Kaspersky researcher Fabio Assolini reports that a vulnerability in Brazilian Internet users’ DSL modems was recently exploited as part of a “sustained and silent mass attack.”
“Assolini described how at some Brazilian ISPs, more than 50 percent of users were reported to have been affected by the attack,” Infosecurity reports. “After the six manufacturers affected issued firmware updates to plug the security hole, the number of compromised modems decreased. However, some 300,000 modems are still thought to be controlled by attackers.”
“The CSRF (cross-site request forgery) vulnerability allowed attackers to use a simple script to steal passwords required to remotely log in to and control the devices,” writes Ars Technica’s Dan Goodin. “The attackers then configured the modems to use malicious domain name system servers that caused users trying to visit popular websites to instead connect to booby-trapped imposter sites.”

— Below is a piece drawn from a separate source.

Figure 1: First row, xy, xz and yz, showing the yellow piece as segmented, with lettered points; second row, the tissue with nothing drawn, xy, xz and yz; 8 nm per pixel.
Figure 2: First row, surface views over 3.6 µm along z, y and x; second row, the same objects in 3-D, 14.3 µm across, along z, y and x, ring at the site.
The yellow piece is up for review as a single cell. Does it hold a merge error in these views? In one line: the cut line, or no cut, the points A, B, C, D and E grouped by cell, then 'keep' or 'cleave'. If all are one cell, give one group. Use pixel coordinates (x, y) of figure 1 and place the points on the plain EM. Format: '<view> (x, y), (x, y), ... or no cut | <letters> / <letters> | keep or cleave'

“Cleverly, the attackers left the secondary ISP-defined DNS server untouched, which allowed them to launch attacks using the rogue primary DNS for a only short periods in a day as a way of avoiding drawing attention to what was going on,” writes Techworld’s John E. Dunn. “The result? The attackers were able to install malware, intercept online bank logins, or simply redirect users to bogus Facebook, Google and Orkut phishing pages. A single log on one of the malicious DNS server examined after the attack was rumbled showed 14,000 victims.”
“The country’s cyber emergency and response team (CERT) estimated that roughly 4.5 million modems had been compromised as of March this year,” writes iTnews’ Juha Saarinen.